> **What you have to do**
Reproduce everything in the data below, from the line containing "torchbearer in reverse." down to the line containing "Pp. [i–iv] v–viii, [7–8]", with both of those lines included.

> **Source material**

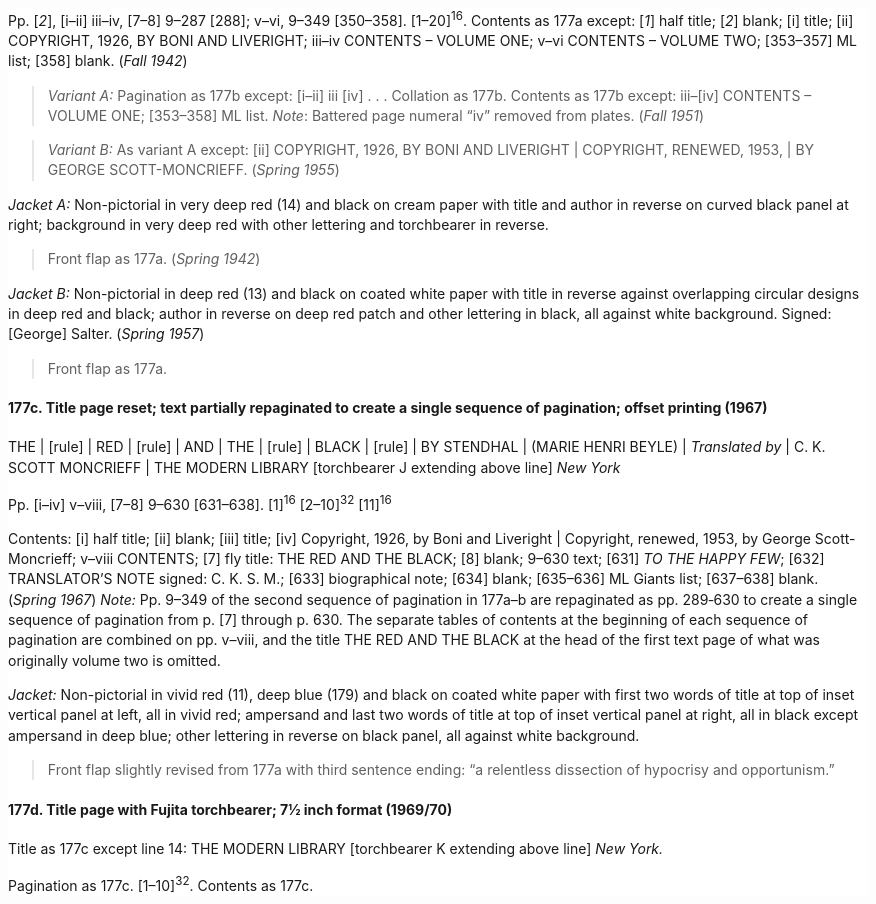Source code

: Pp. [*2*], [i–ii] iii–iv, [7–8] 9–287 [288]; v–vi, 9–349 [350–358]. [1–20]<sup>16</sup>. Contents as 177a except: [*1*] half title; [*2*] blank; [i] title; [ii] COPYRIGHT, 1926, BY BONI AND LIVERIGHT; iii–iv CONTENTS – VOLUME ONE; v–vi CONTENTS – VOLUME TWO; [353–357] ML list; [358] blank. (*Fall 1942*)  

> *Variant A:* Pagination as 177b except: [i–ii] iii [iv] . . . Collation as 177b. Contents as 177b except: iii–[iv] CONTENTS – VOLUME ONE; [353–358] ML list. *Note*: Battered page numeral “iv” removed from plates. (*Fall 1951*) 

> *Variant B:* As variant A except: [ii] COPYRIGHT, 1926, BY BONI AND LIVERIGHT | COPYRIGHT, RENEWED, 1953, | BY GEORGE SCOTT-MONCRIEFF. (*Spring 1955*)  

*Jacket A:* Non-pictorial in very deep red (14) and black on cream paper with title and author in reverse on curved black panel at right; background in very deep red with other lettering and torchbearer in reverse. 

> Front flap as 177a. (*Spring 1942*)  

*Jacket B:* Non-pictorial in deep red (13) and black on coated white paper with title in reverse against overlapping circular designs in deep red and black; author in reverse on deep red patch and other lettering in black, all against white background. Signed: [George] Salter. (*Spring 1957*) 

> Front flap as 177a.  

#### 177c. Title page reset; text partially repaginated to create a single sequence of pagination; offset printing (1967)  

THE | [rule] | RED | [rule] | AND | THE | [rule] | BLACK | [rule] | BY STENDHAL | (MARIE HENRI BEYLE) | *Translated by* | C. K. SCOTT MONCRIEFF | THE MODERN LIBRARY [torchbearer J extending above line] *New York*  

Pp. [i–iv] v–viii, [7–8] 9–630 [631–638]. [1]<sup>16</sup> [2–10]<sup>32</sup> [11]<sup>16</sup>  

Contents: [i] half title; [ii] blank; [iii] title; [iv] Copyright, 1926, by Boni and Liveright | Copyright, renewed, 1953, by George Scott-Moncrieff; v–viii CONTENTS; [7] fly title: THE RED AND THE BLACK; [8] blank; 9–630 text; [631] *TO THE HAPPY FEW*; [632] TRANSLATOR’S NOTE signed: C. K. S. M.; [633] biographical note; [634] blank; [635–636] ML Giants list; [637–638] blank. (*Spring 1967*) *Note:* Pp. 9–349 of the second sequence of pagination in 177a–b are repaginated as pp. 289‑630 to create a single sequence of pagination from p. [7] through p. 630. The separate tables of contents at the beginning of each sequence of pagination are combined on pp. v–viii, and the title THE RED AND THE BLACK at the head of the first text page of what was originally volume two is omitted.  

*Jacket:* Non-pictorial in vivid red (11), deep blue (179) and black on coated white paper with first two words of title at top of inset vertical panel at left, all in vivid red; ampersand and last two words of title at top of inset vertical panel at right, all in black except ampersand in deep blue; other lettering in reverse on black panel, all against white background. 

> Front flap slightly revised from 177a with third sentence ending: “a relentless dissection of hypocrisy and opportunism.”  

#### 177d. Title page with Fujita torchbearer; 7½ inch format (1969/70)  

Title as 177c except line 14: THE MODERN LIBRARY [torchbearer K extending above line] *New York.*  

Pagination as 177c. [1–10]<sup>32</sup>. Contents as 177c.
...
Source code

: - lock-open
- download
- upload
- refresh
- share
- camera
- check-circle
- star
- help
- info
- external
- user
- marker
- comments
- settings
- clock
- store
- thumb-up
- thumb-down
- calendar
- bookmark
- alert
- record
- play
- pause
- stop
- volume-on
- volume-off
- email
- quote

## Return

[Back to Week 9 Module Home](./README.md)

> **Solution for this task**
*Jacket A:* Non-pictorial in very deep red (14) and black on cream paper with title and author in reverse on curved black panel at right; background in very deep red with other lettering and torchbearer in reverse. 

> Front flap as 177a. (*Spring 1942*)  

*Jacket B:* Non-pictorial in deep red (13) and black on coated white paper with title in reverse against overlapping circular designs in deep red and black; author in reverse on deep red patch and other lettering in black, all against white background. Signed: [George] Salter. (*Spring 1957*) 

> Front flap as 177a.  

#### 177c. Title page reset; text partially repaginated to create a single sequence of pagination; offset printing (1967)  

THE | [rule] | RED | [rule] | AND | THE | [rule] | BLACK | [rule] | BY STENDHAL | (MARIE HENRI BEYLE) | *Translated by* | C. K. SCOTT MONCRIEFF | THE MODERN LIBRARY [torchbearer J extending above line] *New York*  

Pp. [i–iv] v–viii, [7–8] 9–630 [631–638]. [1]<sup>16</sup> [2–10]<sup>32</sup> [11]<sup>16</sup>  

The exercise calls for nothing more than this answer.